Texto de referencia
***
Cuando su banda no tenía nombre, por allá del 2001, una ex novia, que era súper amiga de la hija de Sergio Arau –uno de los dueños de Rockotitlán (¿ella se llama Tihui?), ese famosísimo lugar en el que tocaron Rostros Ocultos, los Caifanes, la Maldita y Fobia en los ochenta–, consiguió que tocaran allí. Esa tarde de domingo, entre unas cincuenta o setenta personas, mientras A –el cantante y guitarrista, y que tenía un pedal Memory Man–, hacía el soundcheck con los acordes de “Schism” y yo deseaba que me tragara la tierra porque me sentía terriblemente solo y quería partirle la madre al ex de mi ex novia que estaba por allí, entre esas cincuenta o setenta personas en Rockotitlán, aparentando ser cool cuando era un patético enamorado con el nivel intelectual de un chico de secundaria, se hicieron llamar Los Huauzontles.  

(Lo más probable es que ninguno de ellos –de los integrantes de Nos Llamamos, o sus allegados– recuerde que yo fui su contacto en ese evento en Rockotitlán.) 

Un viernes, tal vez en la época en la que Martin Thulin –el compositor y cantante de Los Fancy Free– les grababa su álbum de estudio, iban a tocar en una cantina de El Centro Histórico, y D me invitó a escucharlos. Creo que hasta ese día sólo los había escuchado dos o tres veces en alguna cantina.
***
Ejercicios de interpretación de gráficos

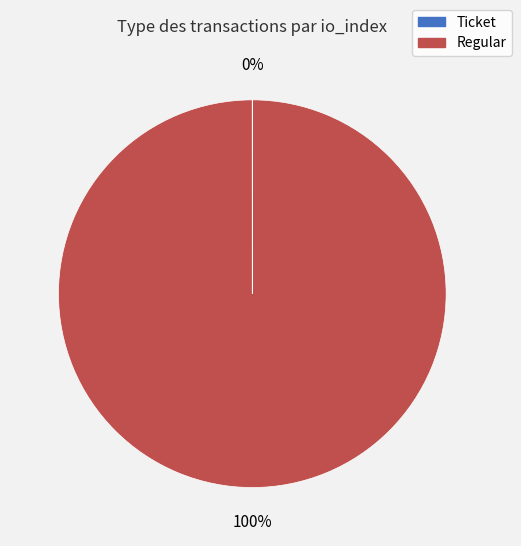

Does Regular account for over 50% of the chart?

Yes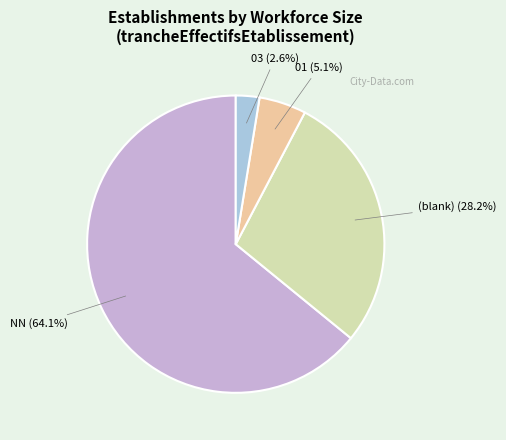

What percentage is NOT represented by 01?

94.9%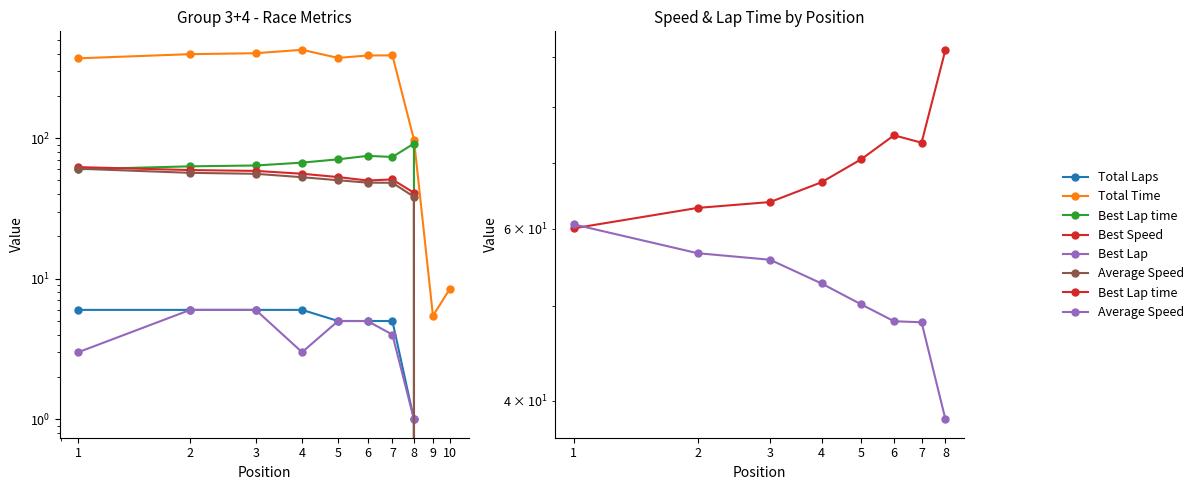

Which category has the lowest value in the Best Speed series?

9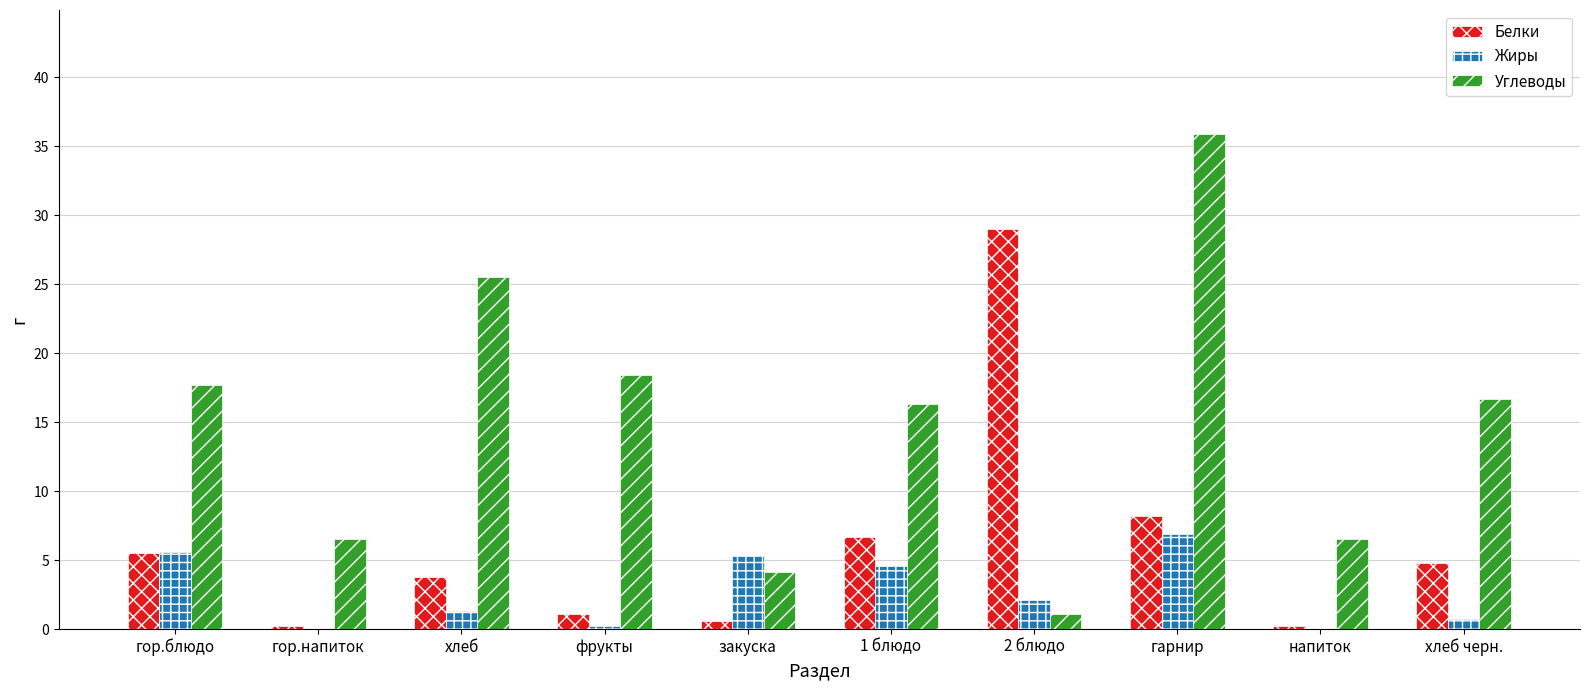

What value does the Жиры series have at хлеб?

1.3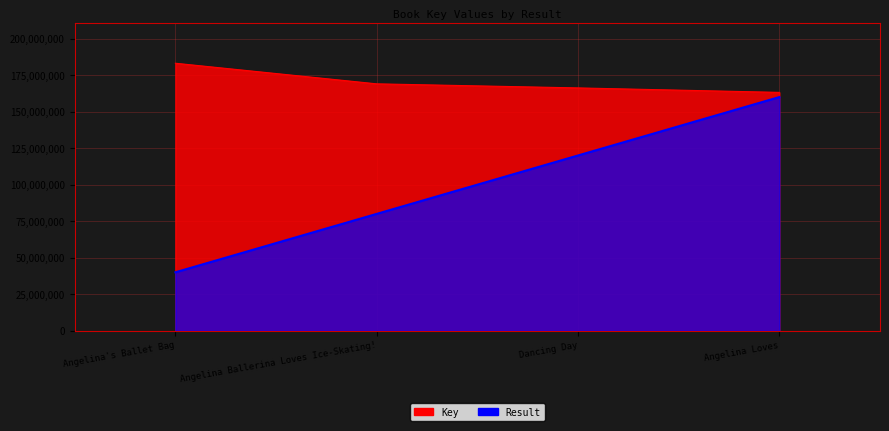

What are all the series names shown in the legend?

Key, Result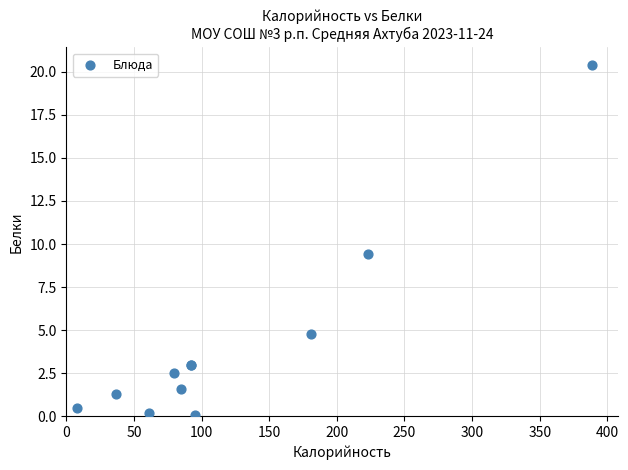

What Y value in the scatter plot is closest to 10?

9.4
***
Enunciado del ejercicio
Reproduce el fragmento del texto sobre la banda que abre con las palabras "Cuando su banda" y cierra con "llamar Los Huauzontles.", intercambiando "domingo" por "sábado". El listado procede de otra fuente.

Solución del ejercicio
Cuando su banda no tenía nombre, por allá del 2001, una ex novia, que era súper amiga de la hija de Sergio Arau –uno de los dueños de Rockotitlán (¿ella se llama Tihui?), ese famosísimo lugar en el que tocaron Rostros Ocultos, los Caifanes, la Maldita y Fobia en los ochenta–, consiguió que tocaran allí. Esa tarde de sábado, entre unas cincuenta o setenta personas, mientras A –el cantante y guitarrista, y que tenía un pedal Memory Man–, hacía el soundcheck con los acordes de “Schism” y yo deseaba que me tragara la tierra porque me sentía terriblemente solo y quería partirle la madre al ex de mi ex novia que estaba por allí, entre esas cincuenta o setenta personas en Rockotitlán, aparentando ser cool cuando era un patético enamorado con el nivel intelectual de un chico de secundaria, se hicieron llamar Los Huauzontles.